A Beekeeper's Pledge

Uncle Herm with a truck load of produce from his garden
While visiting Uncle Herm in Kentucky’s McCoy Bottom several summers ago, I asked him where he kept his beehives.
           He narrowed his dark eyes. “Honey, mites killed all my bees before your mommy died.”
           A novice beekeeper, my heart sank. Mom passed in 2007. If Herman Glen McCoy, third generation beekeeper, couldn’t fend off mites back then, how could I in the present epidemic?
           Snagged in a moment of sadness and defeat, we stood beside one of his vegetable gardens, the graveyard high on the mountainside overlooking us.
His father and grandfather McCoy are buried there. Their bees produced enough honey to feed their large families and sell to folks up and down Peter Creek.
During the Depression and WW II, their produce, poultry, eggs, and honey helped nourish those remaining in their Appalachian homeland. With most the young men off to war and the women working in factories up north, my grandfather hired women as farmhands. They’d sometimes show up in heels to hoe the cornfields, asking for food or cash in return.

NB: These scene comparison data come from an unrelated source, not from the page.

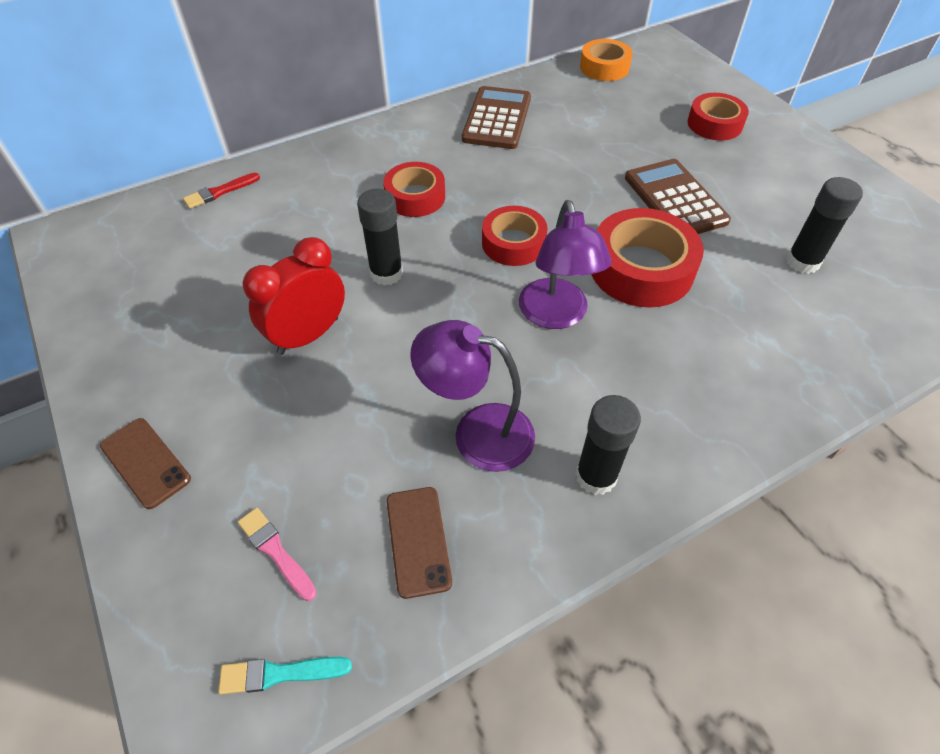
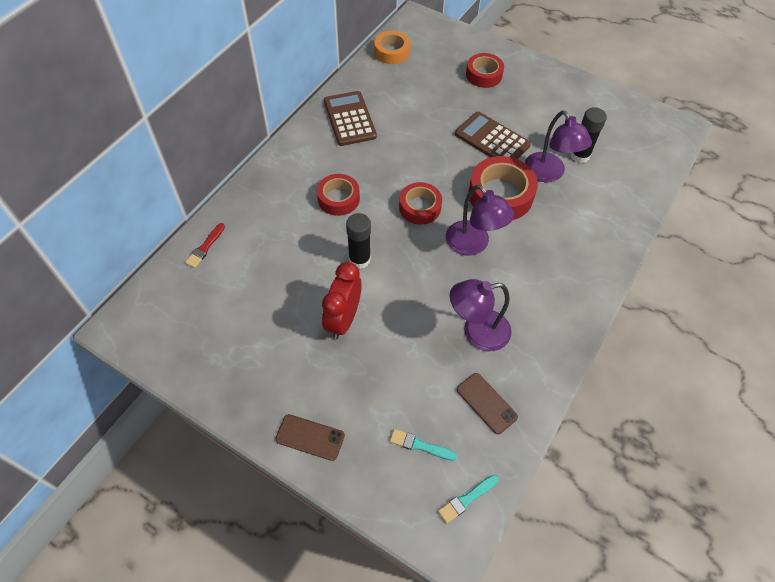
camera: 30 degrees left, 5 degrees up
(275, 551) = (420, 445): pink brush -> turquoise brush
(596, 476) = (549, 327): black glue stick -> none
(736, 268) = (549, 174): none -> purple lamp

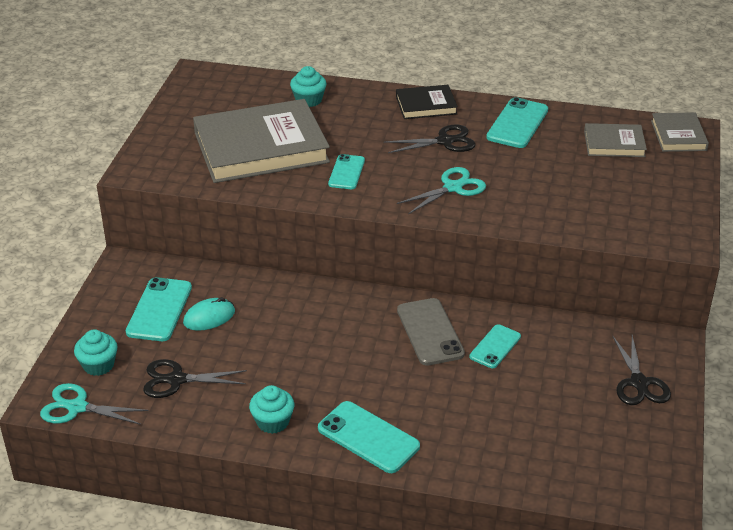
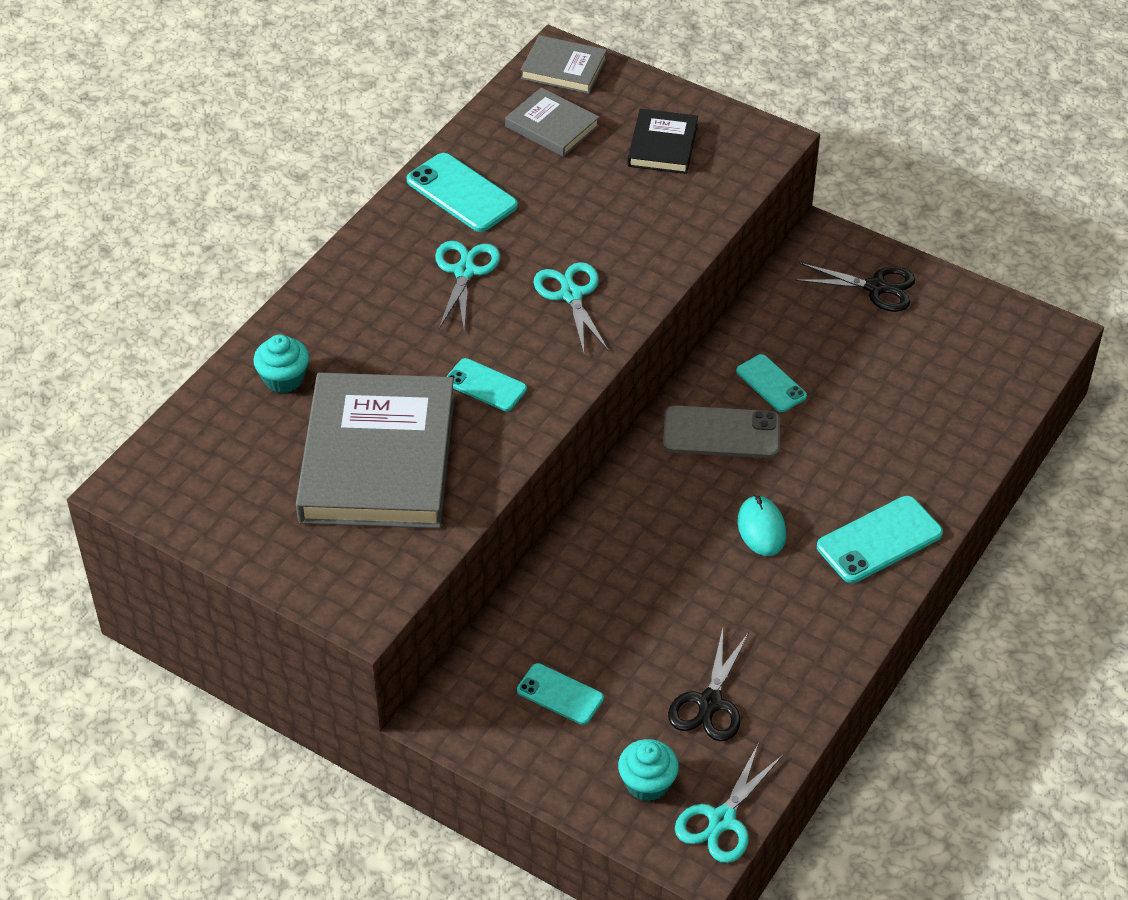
camera: 70 degrees left, 10 degrees up
(159, 310) = (560, 694): turquoise phone -> turquoise phone, size x0.64
(209, 317) = (599, 643): turquoise mouse -> turquoise mouse (761, 528)
(272, 422) = (822, 622): turquoise cupcake -> none
(426, 105) = (368, 264): black book -> black book (662, 145)
(445, 141) = (465, 271): black scissors -> turquoise scissors
(614, 144) = (552, 126): grey book -> grey book turned 75 degrees counterclockwise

           In the last decade of her life, my mother, Sadie McCoy O’Brien, often spoke of her father’s generosity, his bees and honey. “Dad was happy when he found wide-mouth jars for his comb honey. That’s the only way he put it up.”

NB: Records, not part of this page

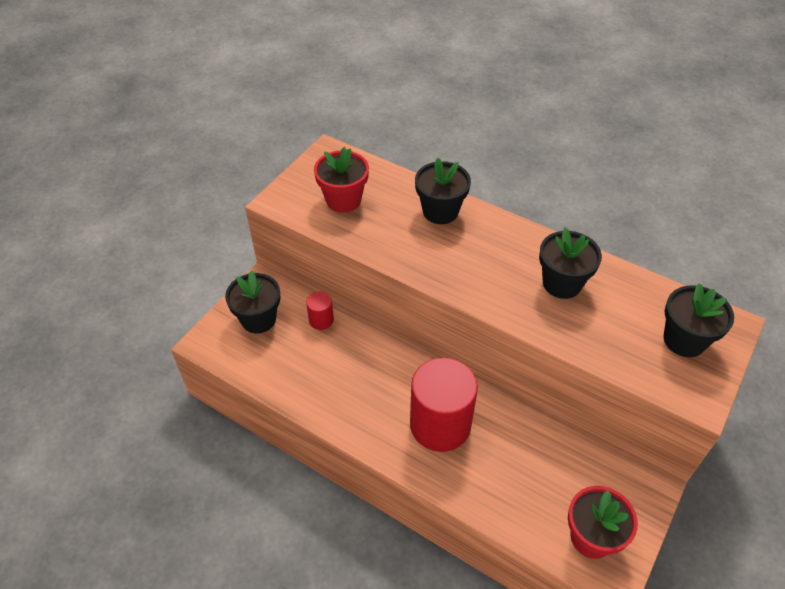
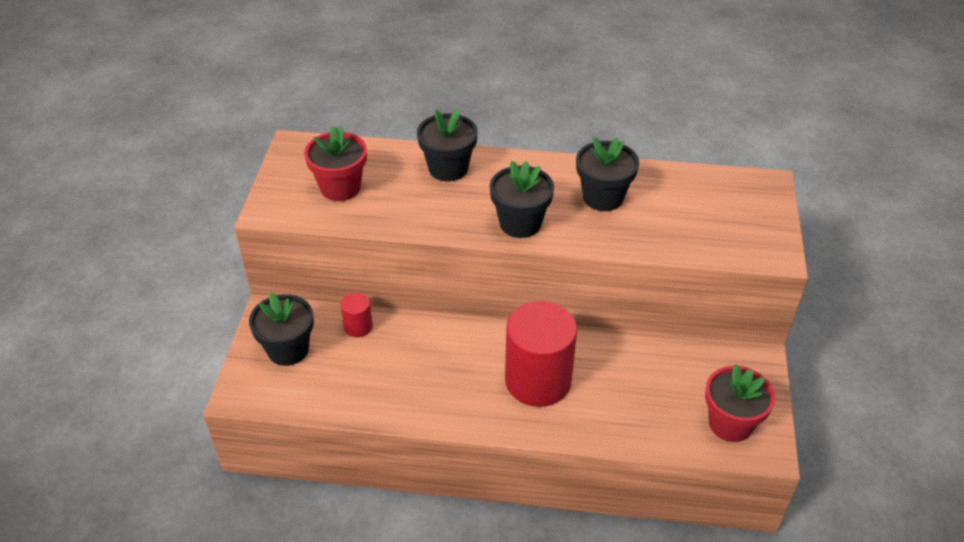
camera: 25 degrees left, 5 degrees down
(684, 340) = (736, 210): black flower pot -> black flower pot (520, 223)

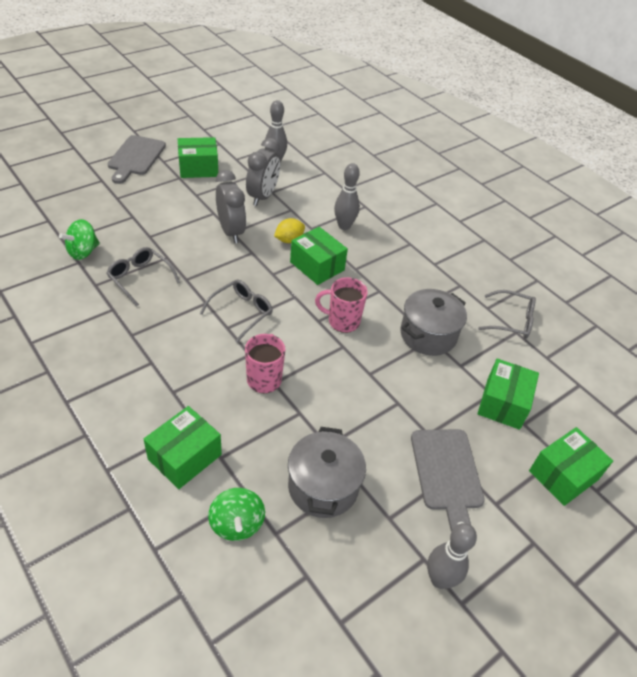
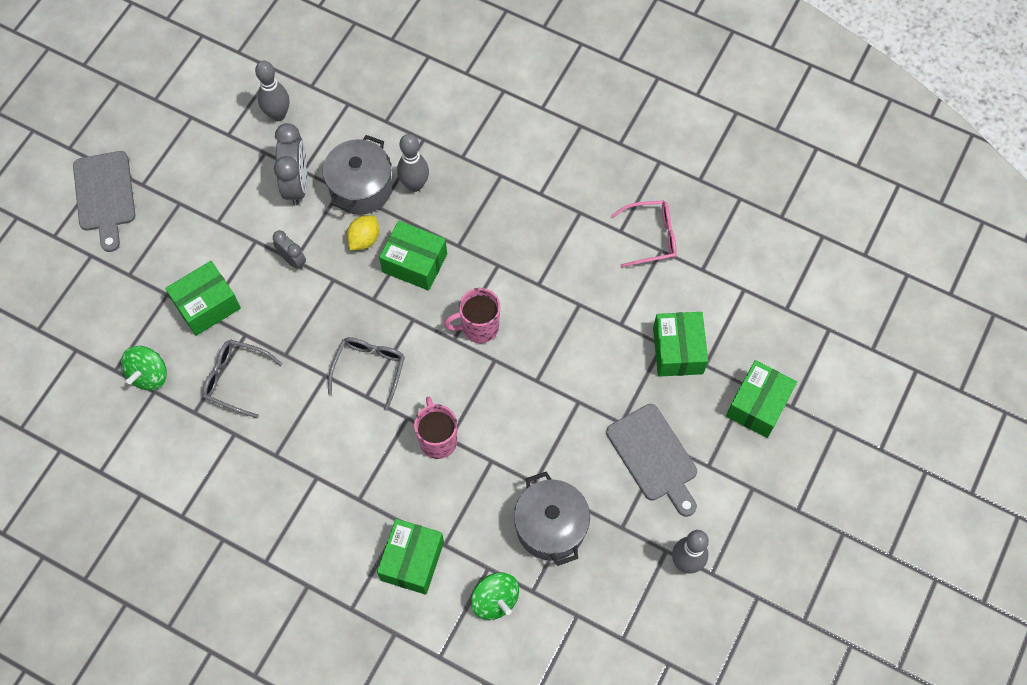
camera: 20 degrees left, 20 degrees up
(198, 168) = (192, 175): green box -> green box (207, 305)
(231, 231) = (292, 260): grey clock -> grey clock, size x0.56
(428, 335) = (573, 300): grey pot -> grey pot (361, 188)
(511, 321) = (651, 237): grey glasses -> pink glasses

           Mom moved from Michigan back to the McCoy Bottom in the mid 70’s. She built her dream house with a pantry spacious enough to hold the fruit of her labors. For over twenty years, her “brother Herm” deposited jars of honey and buckets of produce on her back doorstep.
Uncle Herm and me in his kitchen

           “Uncle Herm, did you ever go back to beekeeping?”
“No. Everybody lost their bees. Then Gearl got sick, and it was too much with growing the gardens.”
During my aunt’s illness and since her passing, Uncle Herm’s never missed a summer growing several crops, giving the bulk away.
I eyed his green beans hanging in clusters from corn stalks. “Do you still have some honey?”
“There might be some in the basement.”
I followed him down steps into damp darkness to a shelf of canned food.
He took a quart and wiped off the shoot. “I don’t know if this is any good.”
“It’s crystalized, that’s all.”
“Well, if you want it, take it.” He walked to a bench and picked up a hive smoker. “This was Daddy’s. I won’t be using it, so take it too if you want.”
I hugged my uncle and skipped up the steps with his gifts, brought them home, and have dutifully used them.
           Dear Reader, although our three hives from last spring didn’t survive the winter, they left honey behind for us. This week we’ll see what reward awaits our time, expense, and devotion. 
Then, if bee biology and other forces of nature favor us, I’ll use my forefathers’ smoker for our one package of bees May 19. I’ll face the mites and other bee enemies for their sake.

And to perpetuate my heritage—fourth generation beekeeper.